Given request: Can you reproduce every line of the data below word for word, leaving the pictures out of your answer?
######
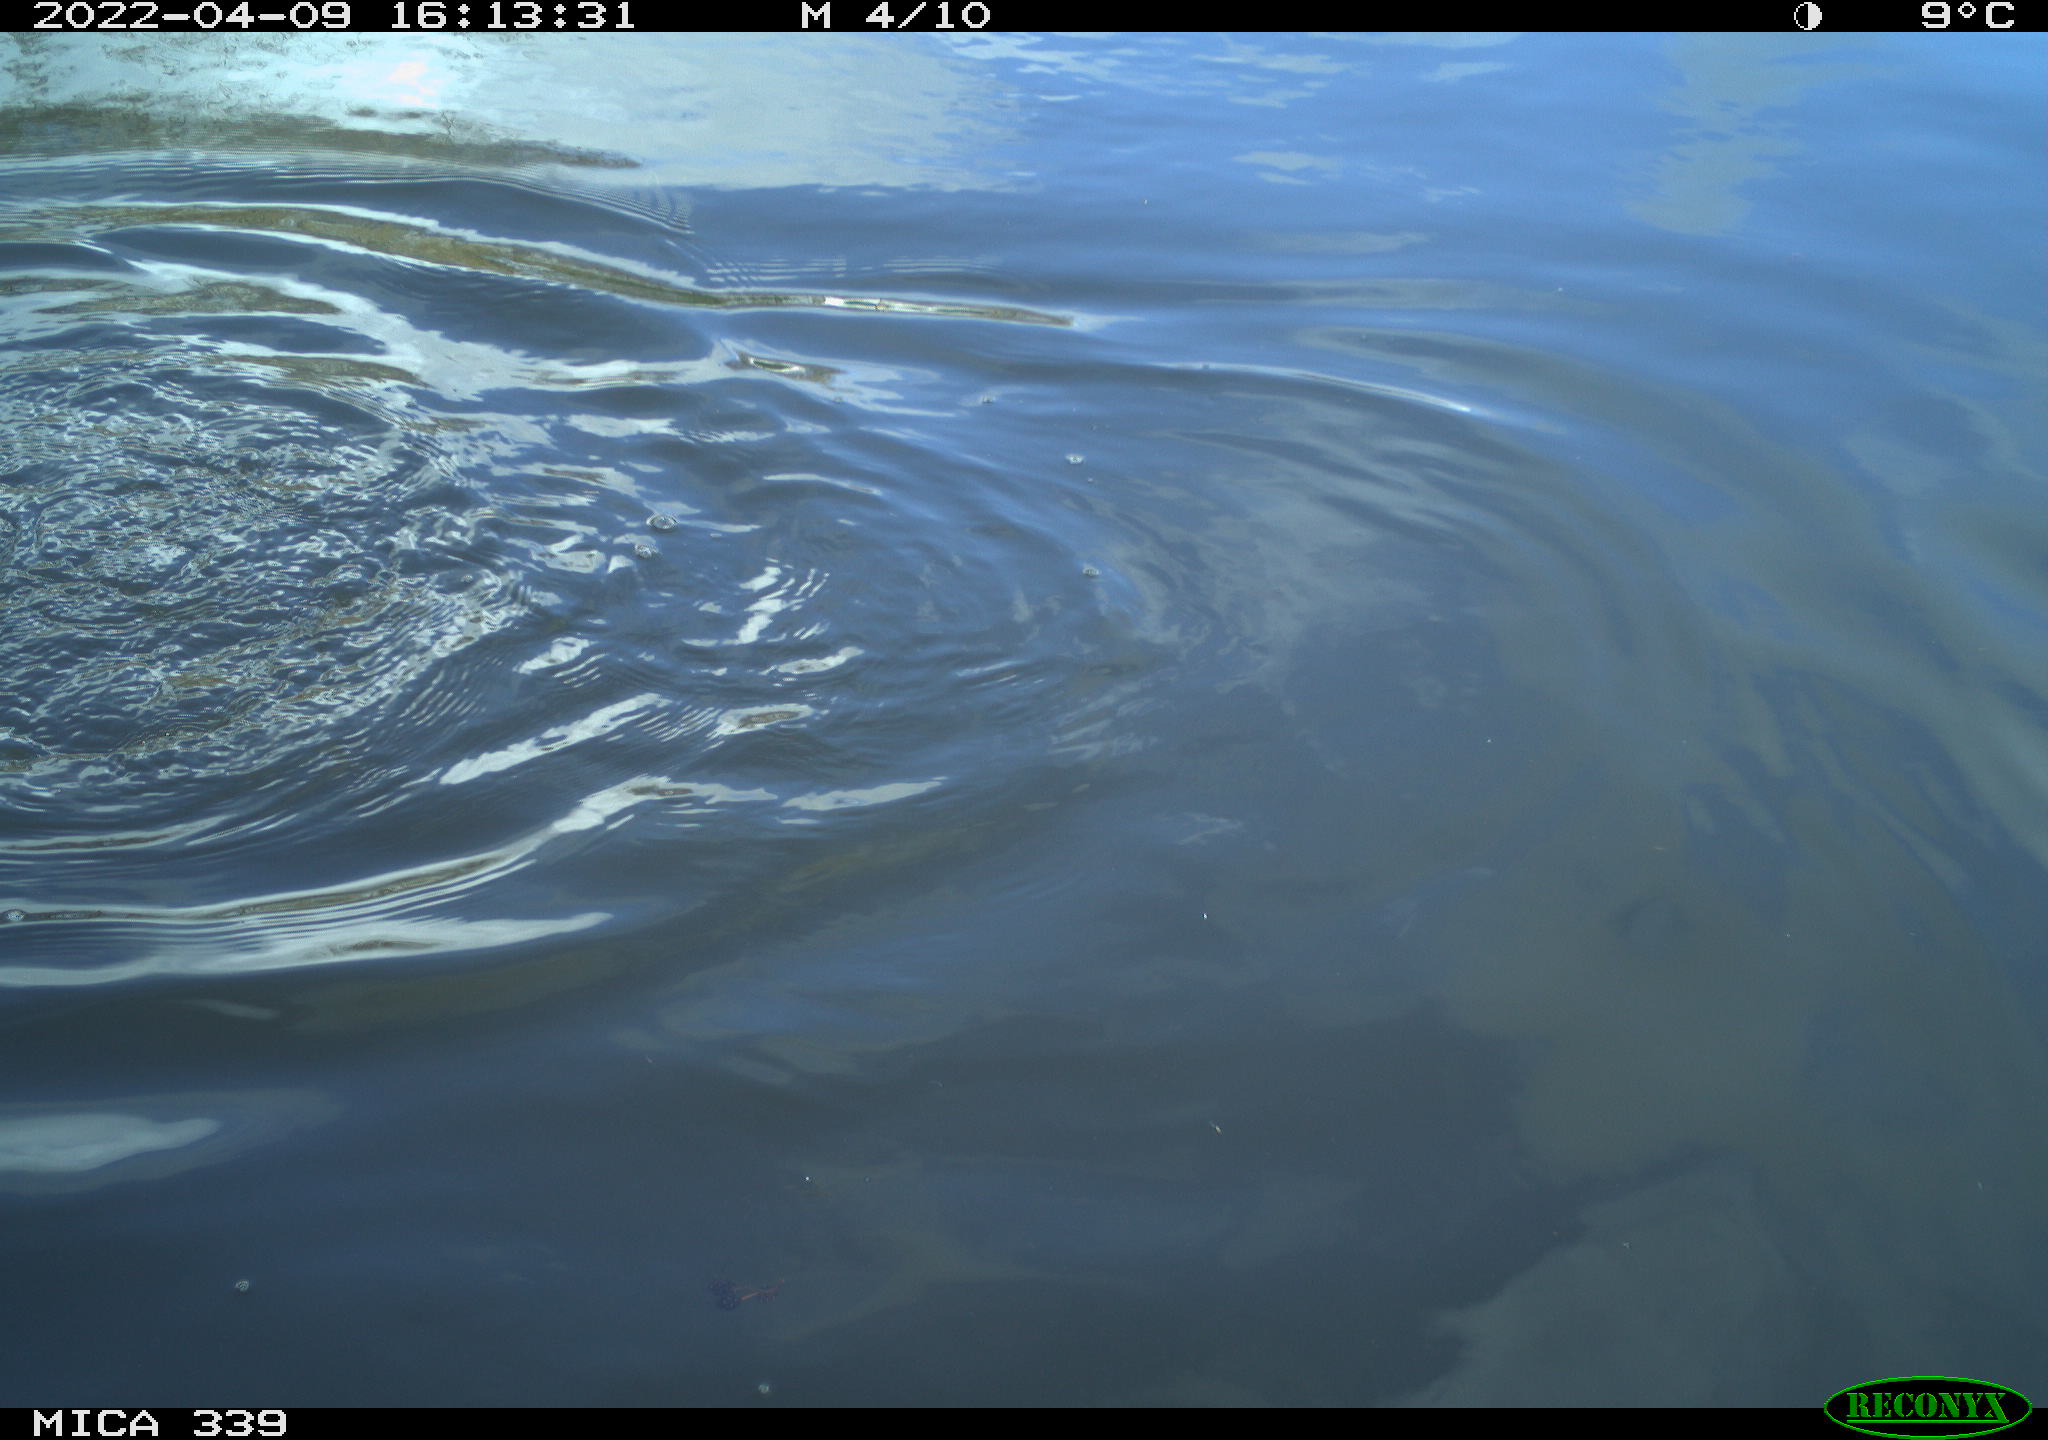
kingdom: Animalia
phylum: Chordata
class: Aves
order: Suliformes
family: Phalacrocoracidae
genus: Phalacrocorax
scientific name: Phalacrocorax carbo
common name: Great cormorant
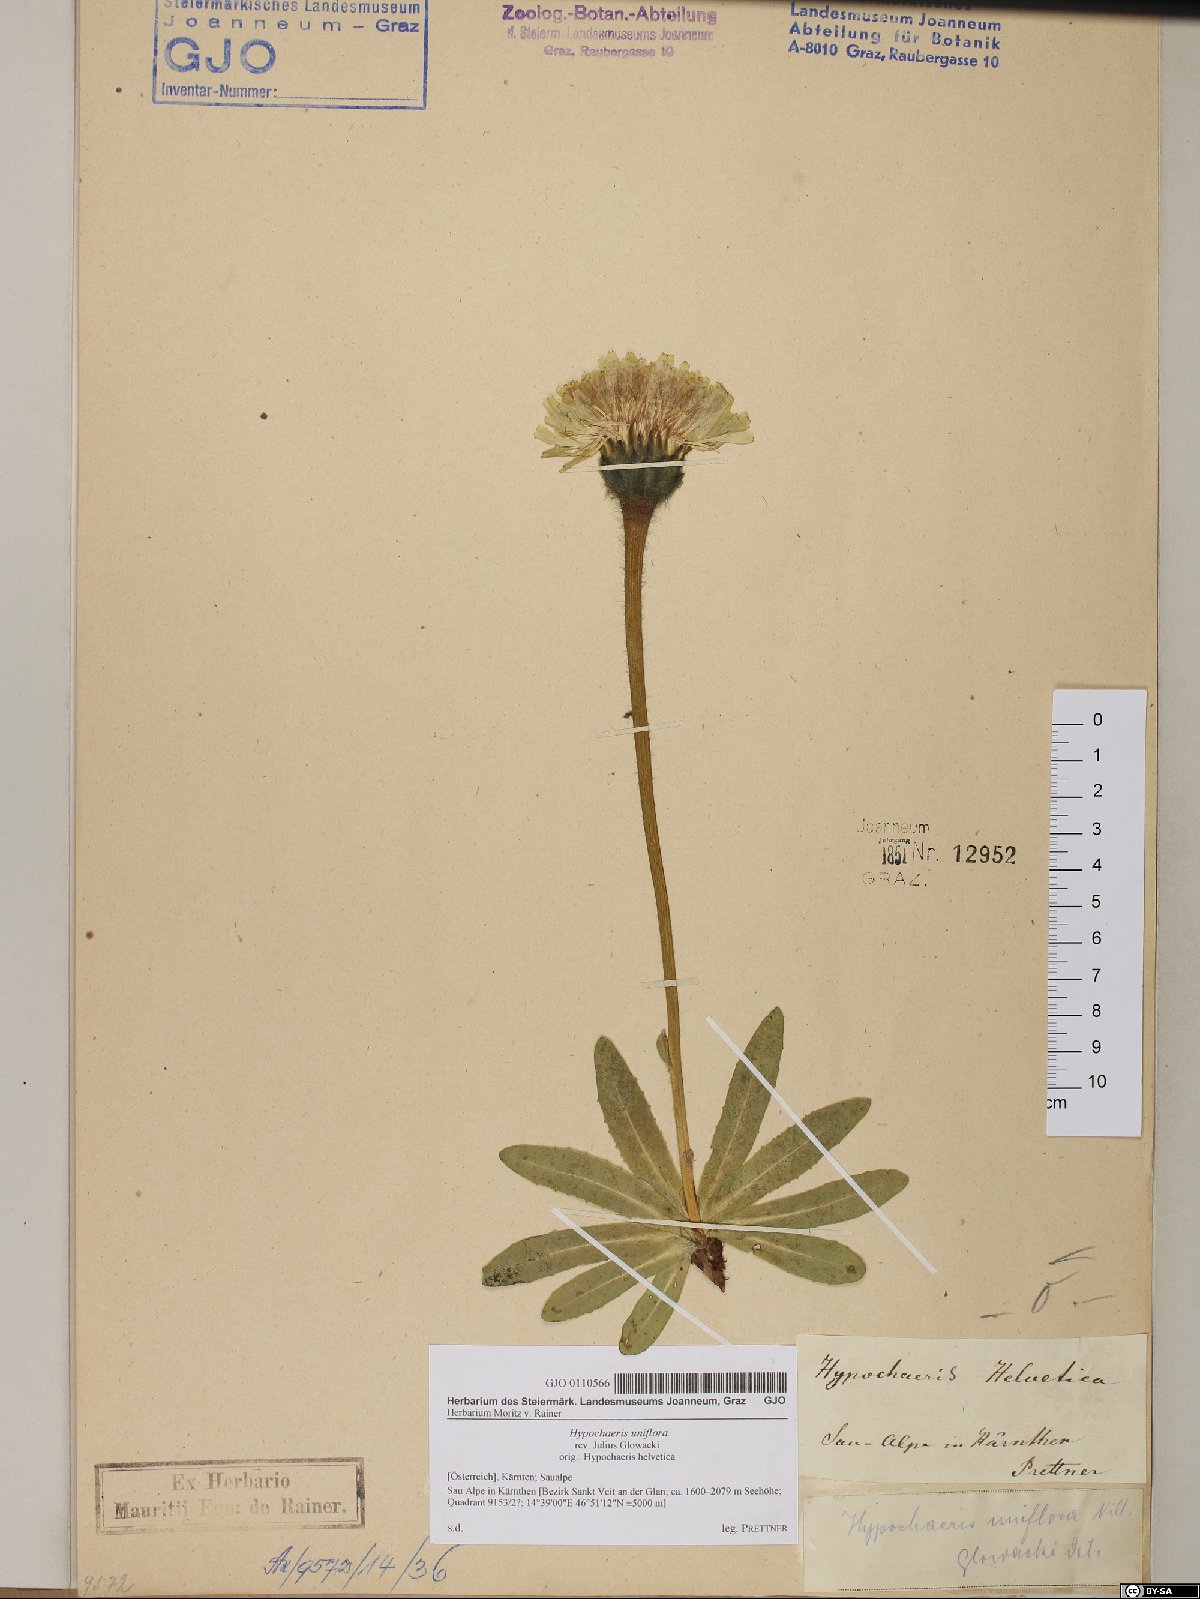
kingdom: Plantae
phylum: Tracheophyta
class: Magnoliopsida
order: Asterales
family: Asteraceae
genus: Trommsdorffia
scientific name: Trommsdorffia uniflora
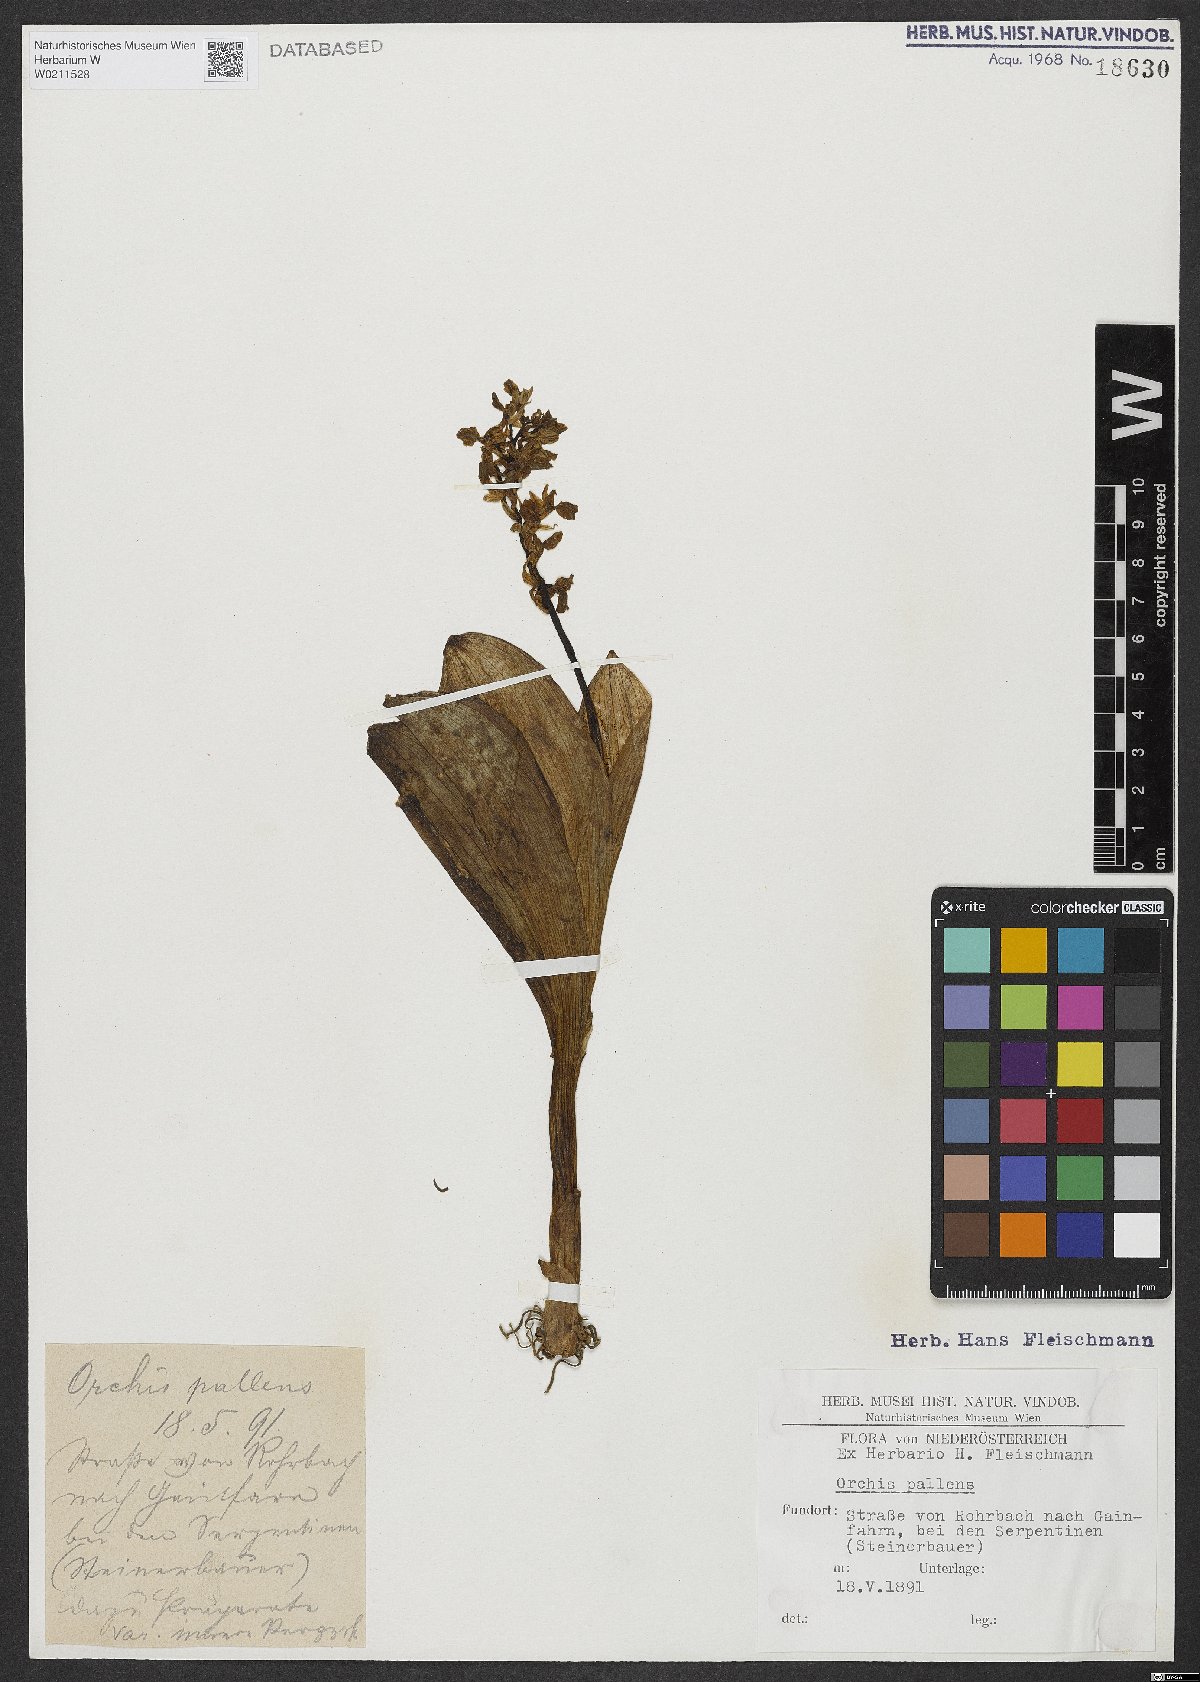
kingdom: Plantae
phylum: Tracheophyta
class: Liliopsida
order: Asparagales
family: Orchidaceae
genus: Orchis
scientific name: Orchis pallens
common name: Pale-flowered orchid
######
In response:
kingdom: Animalia
phylum: Chordata
class: Aves
order: Suliformes
family: Phalacrocoracidae
genus: Phalacrocorax
scientific name: Phalacrocorax carbo
common name: Great cormorant
kingdom: Plantae
phylum: Tracheophyta
class: Magnoliopsida
order: Asterales
family: Asteraceae
genus: Trommsdorffia
scientific name: Trommsdorffia uniflora
kingdom: Plantae
phylum: Tracheophyta
class: Liliopsida
order: Asparagales
family: Orchidaceae
genus: Orchis
scientific name: Orchis pallens
common name: Pale-flowered orchid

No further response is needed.